Lara: I think you need to take a moment. First, you need to take out a pen and paper. Write down one thing you love about your body. That’s number one. We have to start off positive. One thing that you really love about your body, okay, great, check. Ask yourself, are you drinking water, good old water? We need to hydrate. Our bodies are fifty to seventy-five percent water. When we are dehydrated, our bodies often think that we’re hungry, but we’re really not. We’re just dehydrated. With all the mask wearing, it’s harder to drink water. Now the mask mandates are loosening, but it has been harder to drink water when you’re out. Are you drinking enough water? Then ask yourself, let me think pre-pandemic, what did I do differently during the pandemic in terms of food? Maybe, were you on that banana bread bandwagon that most people were on in the first three months making every different iteration of banana bread that you could and eating it and it was delicious?

Are you eating because you’re stressed? Are you not preparing? Those of us who just aren’t prepared end up making poor food choices. Are you waiting all day and banking all of your calories for later in the day? Are you eating your first meal at three o’clock? That’s a problem because your metabolism has stalled. Then by the time you have your first meal, you’re ravenous. You make a poor food choice. You’re likely to overeat. It’s a great question, but there’s not one answer because everybody’s different. Everybody has a different relationship with food. It’s really doing a self-reflection on, what is your relationship with food? Don’t try and tackle everything in one day. Pick one goal to work on, truly, one goal. Once you’ve kind of made progress with that first goal, choose a second goal. Otherwise, you have these grand ideas. You think you’re going on a diet. You’ll set yourself up for failure. You’ll likely gain it back and feel worse.

Zibby: Excellent.

Lara: A lot of information.

Zibby: No, it’s great.

Lara: It’s not dieting.

Zibby: I get it. It’s great information. It’s great advice. It’s actionable and not overwhelming.

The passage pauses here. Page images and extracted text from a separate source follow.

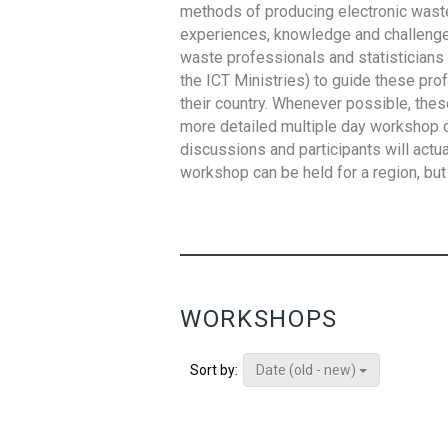
methods of producing electronic waste s
experiences, knowledge and challenges,
waste professionals and statisticians (
the ICT Ministries) to guide these pro
their country. Whenever possible, thes
more detailed multiple day workshop c
discussions and participants will actu
workshop can be held for a region, but 
WORKSHOPS
Date (old - new)
Sort by: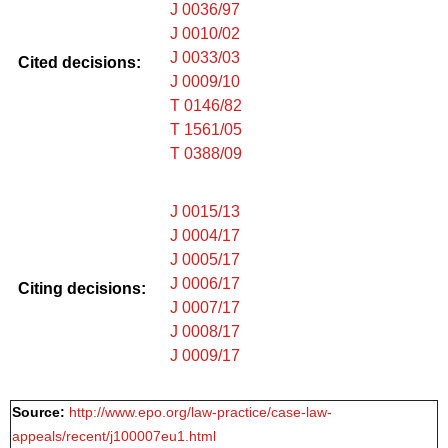
J 0036/97
J 0010/02
J 0033/03
Cited decisions:
J 0009/10
T 0146/82
T 1561/05
T 0388/09
J 0015/13
J 0004/17
J 0005/17
J 0006/17
Citing decisions:
J 0007/17
J 0008/17
J 0009/17
Source:
http://www.epo.org/law-practice/case-law-
appeals/recent/j100007eu1.html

Lara: Personalize it. We talk about personalized medicine. Personalize your own journey. This is your own journey with food and your health. Personalize it. It doesn’t matter what your friend’s doing. It’s what will work for you.

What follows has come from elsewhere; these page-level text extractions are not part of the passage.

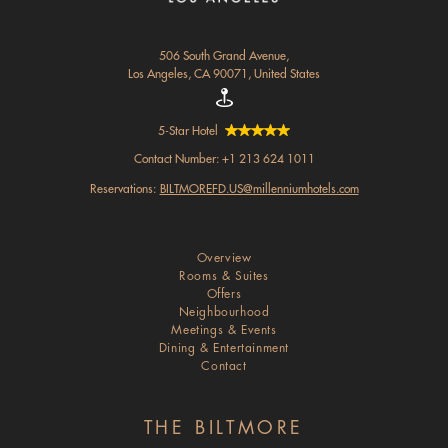
506 South Grand Avenue,
Los Angeles, CA 90071, United States
5-Star Hotel
Contact Number:
+1 213 624 1011
Reservations:
BILTMOREFD.US@millenniumhotels.com
Overview
Rooms & Suites
Offers
Neighbourhood
Meetings & Events
Dining & Entertainment
Contact
THE BILTMORE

Zibby: Okay. Chocolate almonds, here I come.

Lara: By the way, I promise, today when you’re eating your chocolate almonds with your cup of tea, you’ll be sitting down. You will be mindful. You’ll be focused on those. Let me know how it goes.

Zibby: I will. I’m envisioning the selfie I will take of it. Thank you. Thanks, Lara, for coming on “Moms Don’t Have Time to Lose Weight.” If people want to find you and follow you and all that, how can they do that?

Lara: I’m on Instagram, Lara Metz Nutrition. I have a website, I would love to hear from you. Ask me questions. Call me.

Zibby: Awesome. Thank you so much.

Lara: Thank you. Thanks for having me. This was fun. Bye.

Zibby: Good, I’m so glad. See you soon. Bye.